*Directions for this task*
Your task is to find every line in the records that holds the string "SELECT" and copy it.

*Data extract*
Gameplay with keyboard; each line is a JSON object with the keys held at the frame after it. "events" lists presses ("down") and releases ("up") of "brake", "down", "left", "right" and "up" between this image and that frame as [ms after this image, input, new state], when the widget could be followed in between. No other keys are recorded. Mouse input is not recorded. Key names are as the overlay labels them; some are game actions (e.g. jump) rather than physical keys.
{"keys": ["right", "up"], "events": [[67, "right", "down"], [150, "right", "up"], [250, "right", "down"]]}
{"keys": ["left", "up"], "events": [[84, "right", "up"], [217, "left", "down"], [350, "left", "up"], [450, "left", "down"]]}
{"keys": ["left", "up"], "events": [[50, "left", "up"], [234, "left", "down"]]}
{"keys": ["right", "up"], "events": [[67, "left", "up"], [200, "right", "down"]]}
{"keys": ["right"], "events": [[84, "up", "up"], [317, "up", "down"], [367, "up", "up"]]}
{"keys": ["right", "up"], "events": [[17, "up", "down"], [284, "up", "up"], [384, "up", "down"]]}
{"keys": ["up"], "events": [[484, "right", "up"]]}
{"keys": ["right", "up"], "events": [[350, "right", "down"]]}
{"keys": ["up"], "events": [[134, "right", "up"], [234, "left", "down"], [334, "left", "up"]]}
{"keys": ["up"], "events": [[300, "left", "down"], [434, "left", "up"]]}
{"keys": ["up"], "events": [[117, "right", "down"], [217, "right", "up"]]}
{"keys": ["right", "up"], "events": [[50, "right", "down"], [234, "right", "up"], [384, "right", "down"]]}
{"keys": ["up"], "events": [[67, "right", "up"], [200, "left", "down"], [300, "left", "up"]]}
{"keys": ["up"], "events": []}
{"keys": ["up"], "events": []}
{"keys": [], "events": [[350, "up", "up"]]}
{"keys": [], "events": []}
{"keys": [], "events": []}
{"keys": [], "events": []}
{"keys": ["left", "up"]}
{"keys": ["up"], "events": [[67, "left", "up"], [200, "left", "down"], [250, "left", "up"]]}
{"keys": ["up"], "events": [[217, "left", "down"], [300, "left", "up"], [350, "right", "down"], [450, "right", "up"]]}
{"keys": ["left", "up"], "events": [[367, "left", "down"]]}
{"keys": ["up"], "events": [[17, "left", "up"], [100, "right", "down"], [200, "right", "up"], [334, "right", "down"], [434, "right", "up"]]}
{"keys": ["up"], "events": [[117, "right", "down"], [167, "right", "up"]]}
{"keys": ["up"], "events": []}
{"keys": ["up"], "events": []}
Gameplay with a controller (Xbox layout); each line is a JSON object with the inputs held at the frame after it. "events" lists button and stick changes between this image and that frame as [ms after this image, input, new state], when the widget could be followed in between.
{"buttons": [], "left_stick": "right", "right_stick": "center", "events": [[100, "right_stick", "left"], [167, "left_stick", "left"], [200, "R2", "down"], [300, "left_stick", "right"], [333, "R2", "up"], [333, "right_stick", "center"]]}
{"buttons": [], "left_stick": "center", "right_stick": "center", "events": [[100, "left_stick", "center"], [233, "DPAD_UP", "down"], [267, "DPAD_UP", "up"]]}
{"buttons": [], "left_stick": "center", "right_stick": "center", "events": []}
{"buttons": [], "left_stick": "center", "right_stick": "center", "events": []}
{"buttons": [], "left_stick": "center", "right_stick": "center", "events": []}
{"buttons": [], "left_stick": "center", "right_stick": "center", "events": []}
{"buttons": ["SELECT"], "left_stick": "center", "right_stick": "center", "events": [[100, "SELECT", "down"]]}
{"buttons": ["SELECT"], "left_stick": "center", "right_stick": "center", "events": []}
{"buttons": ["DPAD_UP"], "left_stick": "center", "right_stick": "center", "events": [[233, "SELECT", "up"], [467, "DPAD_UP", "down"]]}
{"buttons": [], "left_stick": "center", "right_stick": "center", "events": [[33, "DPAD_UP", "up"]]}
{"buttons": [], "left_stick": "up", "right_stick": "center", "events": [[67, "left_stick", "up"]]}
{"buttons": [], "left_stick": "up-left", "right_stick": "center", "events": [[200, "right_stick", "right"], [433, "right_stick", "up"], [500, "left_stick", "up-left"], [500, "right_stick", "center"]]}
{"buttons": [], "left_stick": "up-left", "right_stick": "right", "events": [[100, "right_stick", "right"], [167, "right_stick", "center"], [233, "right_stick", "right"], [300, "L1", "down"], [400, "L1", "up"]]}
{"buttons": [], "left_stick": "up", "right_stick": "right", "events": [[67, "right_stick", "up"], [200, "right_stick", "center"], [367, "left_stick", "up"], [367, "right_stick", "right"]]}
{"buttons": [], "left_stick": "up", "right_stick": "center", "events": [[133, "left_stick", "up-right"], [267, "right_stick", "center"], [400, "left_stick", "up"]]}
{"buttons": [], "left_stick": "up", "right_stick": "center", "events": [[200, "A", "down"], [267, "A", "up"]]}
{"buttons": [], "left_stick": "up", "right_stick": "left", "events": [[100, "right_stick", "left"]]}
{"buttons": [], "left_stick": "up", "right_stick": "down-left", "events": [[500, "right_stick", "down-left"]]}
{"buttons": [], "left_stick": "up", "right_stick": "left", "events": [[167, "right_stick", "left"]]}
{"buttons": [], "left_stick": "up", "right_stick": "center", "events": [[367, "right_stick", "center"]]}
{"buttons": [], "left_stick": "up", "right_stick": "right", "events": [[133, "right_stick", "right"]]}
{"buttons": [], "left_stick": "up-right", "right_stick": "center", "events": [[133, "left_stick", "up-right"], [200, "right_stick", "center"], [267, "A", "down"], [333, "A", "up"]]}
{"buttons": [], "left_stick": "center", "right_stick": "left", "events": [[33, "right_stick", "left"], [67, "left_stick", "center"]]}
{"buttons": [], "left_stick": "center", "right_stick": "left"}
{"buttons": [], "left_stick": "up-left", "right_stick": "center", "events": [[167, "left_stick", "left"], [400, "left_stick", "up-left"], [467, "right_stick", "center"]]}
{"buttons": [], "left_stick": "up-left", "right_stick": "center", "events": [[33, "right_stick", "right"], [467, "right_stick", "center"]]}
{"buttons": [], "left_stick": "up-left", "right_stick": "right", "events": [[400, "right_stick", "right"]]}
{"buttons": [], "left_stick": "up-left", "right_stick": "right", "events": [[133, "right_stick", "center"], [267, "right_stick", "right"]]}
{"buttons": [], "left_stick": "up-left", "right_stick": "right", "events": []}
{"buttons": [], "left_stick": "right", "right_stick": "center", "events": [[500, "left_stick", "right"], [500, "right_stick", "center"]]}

*Written solution*
{"buttons": ["SELECT"], "left_stick": "center", "right_stick": "center", "events": [[100, "SELECT", "down"]]}
{"buttons": ["SELECT"], "left_stick": "center", "right_stick": "center", "events": []}
{"buttons": ["DPAD_UP"], "left_stick": "center", "right_stick": "center", "events": [[233, "SELECT", "up"], [467, "DPAD_UP", "down"]]}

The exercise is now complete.